Indian street dogs actually bite remarkably seldom, inflicting only about 1.5 million reported injuries per year–barely twice the U.S. total. But canine rabies, rare in the U.S., kills 60,000 Indian people per year, two-thirds of them children, plus countless dogs. Post-exposure vaccination for human victims is supposed to be free, but the victims often do not report bites until too late–or may not get treatment without paying bribes.

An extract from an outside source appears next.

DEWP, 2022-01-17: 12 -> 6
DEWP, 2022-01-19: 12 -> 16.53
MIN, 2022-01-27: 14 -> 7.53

Chiefly for economic reasons, India still relies upon the immunoglobin vaccine developed by Louis Pasteur, instead of the more easily administered and more effective vaccine developed by the late Charles Meriaux [see obituaries, page 22]. Further, India produces only 120 litres of the vaccine per year, compared to annual demand of 1,500 litres, Association for Prevention and Control of Rabies in India president M.K. Sudarshan, M.D. charged at a national conference held in Delhi on World Rabies Day 2000. Competition among humane groups for scarce resources, familiar in the U.S. as well as India, helps kill-the-dogs factions to divide-and-conquer.
Finally, India and Romania may both have become surrogate battlefields in the conventional animal control versus no-kill philosophical and political struggle underway in the U.S., Canada, and western Europe. The Humane Society of the U.S. and PETA, the largest U.S. advocates of animal population control killing by lethal injection, have both begun to make their weight felt abroad in places where no-kill is struggling to replace high-volume killing by cruder methods.

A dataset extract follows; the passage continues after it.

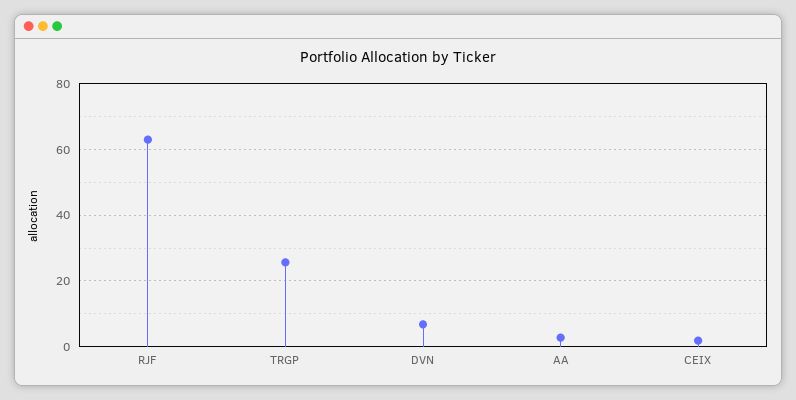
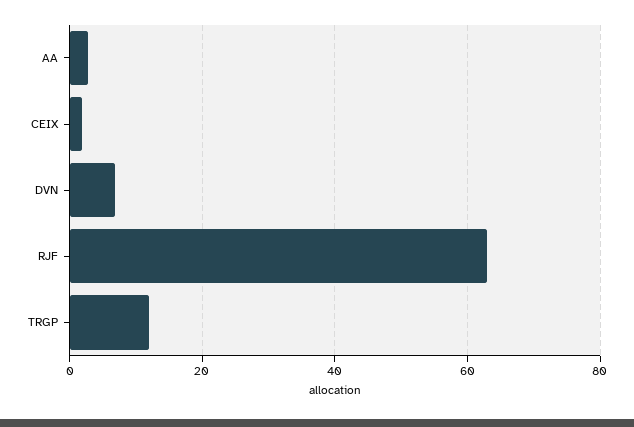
TRGP: 26 -> 12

The no-kill approach prevailed in Bucharest, for example, from the first involvement by the Fondation Brigitte Bardot in 1996 until the Humane Society of the U.S./Humane Society International sent advisors–with the chance to test the experimental injectible sterilants Neutrosol and Spay-Safe as a lure–in November 1999. Nastase and Basescu first announced mass killing almost exactly one year later.

In India, the Visakha SPCA, profiled in the January/February 2001 edition of ANIMAL PEOPLE, replaced high-volume dog electrocutions by Visakhapatnam municipal employees with an ABC program in November 1998. Starting with almost nothing, founder Pradeep Kumar Nath within two years had the Visakha SPCA performing sterilization surgery at one of the highest volumes in India.

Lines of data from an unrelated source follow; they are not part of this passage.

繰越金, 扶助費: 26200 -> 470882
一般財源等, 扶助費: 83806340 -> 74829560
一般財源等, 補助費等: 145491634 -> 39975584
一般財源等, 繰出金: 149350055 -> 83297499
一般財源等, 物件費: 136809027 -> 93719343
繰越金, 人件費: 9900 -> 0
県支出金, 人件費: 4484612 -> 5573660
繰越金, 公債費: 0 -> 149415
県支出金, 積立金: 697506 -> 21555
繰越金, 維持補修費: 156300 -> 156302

Taking help wherever offered, Nath in September 2000 accepted the loan of veterinary assistant Teresa Gibbs from PETA. Nath was unaware at the time that PETA opposes no-kill sheltering and neuter/return programs, and that Gibbs had apparently served PETA mostly as a euthanasia technician.
Within two weeks Gibbs accused Nath in an e-mail to a French donor of cruelly keeping a crippled dog named Tiger alive. A month later ANIMAL PEOPLE saw first-hand that Tiger, a remarkably boisterous and happy dog, could move faster on two good legs than most dogs run on four.
Many more clashes followed. On Christmas Eve 2000, irate villagers apparently roused by the former dog electrocutioner stormed the Visakha SPCA’s ABC clinic. Gibbs appeared heroic, taking a punch in the face while defending a caged dog–but in late January, Visakha SPCA trustee Sarada Buddhiraju caught Gibbs advising the villagers about tactics for evicting the ABC program from the community.

Dismissing Gibbs, Nath soon thereafter learned that someone was somehow covertly attaching pornography and obscene messages in American slang to his outbound e-mails. Whether or not there was any link, the e-mail sabotage seemed symbolic of cultures which will inevitably conflict.